Its origins may be innocent enough, but its continuing effects are menacing. Theories of secularisation supported the view that religion was increasingly an anomaly in modernity and was hence retrograde; proponents of secularisation wished to protect progress and save the world from backsliding into an inferior, religious state. The declension theories, however, turned out to be largely wrong, and yet the hope for secularisation persisted among many. Secularists of this sort continue to maintain that religion is the antithesis of modernity and enlightened humanity. They would like to keep religion not only out of politics but off the planet as well. And if you object to their view, you yourself risk being branded as a sympathiser with the unenlightened barbarians. In the meantime, the world’s abundant and diverse religious populations are doing the things that everyone else in modernity is doing—building skyscrapers, farming, investing in the market, designing computers, raising children, writing books, cooking, and teaching in universities. Their very presence in the world poses a mystery to these secularists. For, given the unmitigated evil that (in their view) accompanies religion, how can religion persist in modernity? Even if Marx, Freud, Tylor and Durkheim provided suitable explanations for the origin of religion, there appears to be no accounting for its persistence. Perhaps cognitive science will do better. Meanwhile, the religious populations are stigmatised—implicitly or explicitly—by these secularists, and religious resentment is growing all around us.

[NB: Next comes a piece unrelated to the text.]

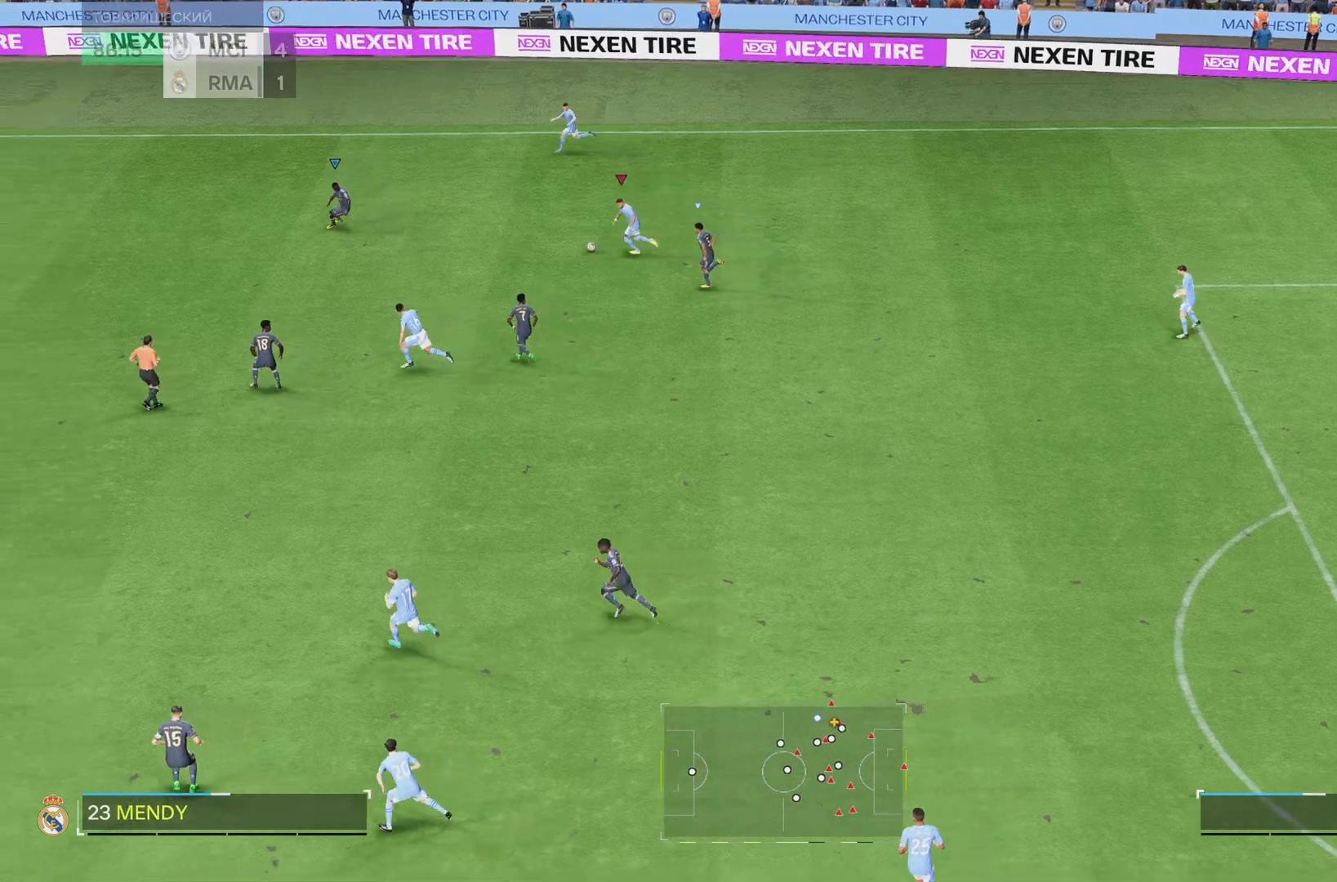
{"buttons": [], "left_stick": "left", "right_stick": "center", "events": [[367, "TRIANGLE", "down"], [367, "left_stick", "left"], [500, "TRIANGLE", "up"]]}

Religion, the Secular and Modernity

My hope is that having identified secularism in the good, bad, and ugly senses, we can approach more judiciously issues pertaining to religion, politics and the secular in the twenty-first century. At the heart of my normative view of secularism in the good sense is a commitment to honour diversity in our public and political life and a reasonable hope that from such diversity comes promising outcomes. This commitment and hope evinces J. S. Mill’s conviction that ‘only through diversity of opinion is there, in the existing state of human intellect, a chance of fair play to all sides of the truth’.[4]

In addition to this normative conclusion, I also hope that my reflections have suggested that we revise our empirical narratives of the birth of modernity. At the beginning of modernity we see not the absence of religion but its abundance—and an abundance of modern developments for how to accommodate it, even while those very developments were often being informed by religion. This should tell us something of significance about ourselves and about contemporary struggles to achieve democratic societies. Modernity—for all its multiplicity—has for the most part engaged with, wrestled with and been informed by religion, in one form or another. My initial comments on religion and Romanticism were intended to illustrate this point. The pervasive religious aspects of Romanticism demonstrate the failure of previous theories of secularisation. Modernity has never been a monolithic intellectual, cultural force antithetical to religious belief and practice. Religion informed a central chapter of modernity, namely the Romantic era, and to this day religion continues to shape the identity of individuals in their public and their private lives. It is, then, not much of a stretch to claim that religion continues to shape modernity. Our theories of the secular and our democratic institutions need to acknowledge this pervasive religious presence.


[1] On this feature of secularism, see Jeffrey Stout, Democracy and Tradition (Princeton: Princeton University Press, 2004), pp. 93 and 98.

[2] For an excellent discussion on democratic virtues—‘practical wisdom and tact’— in public engagement, see Stout, Democracy and Tradition, pp. 85-86.

[3] For a convincing version of this argument, see Saba Mahmood’s ‘Religious Reasons and Secular Affect: An Incommensurable Divide?’ Is Critique Secular? Blasphemy, Injury, and Free Speech (Berkeley: University of California Press, 2009), pp 64-100.

[4] J. S. Mill, ‘On Liberty’ and Other Writings, ed. Stefan Collini (Cambridge: Cambridge University Press, 1989), p. 49.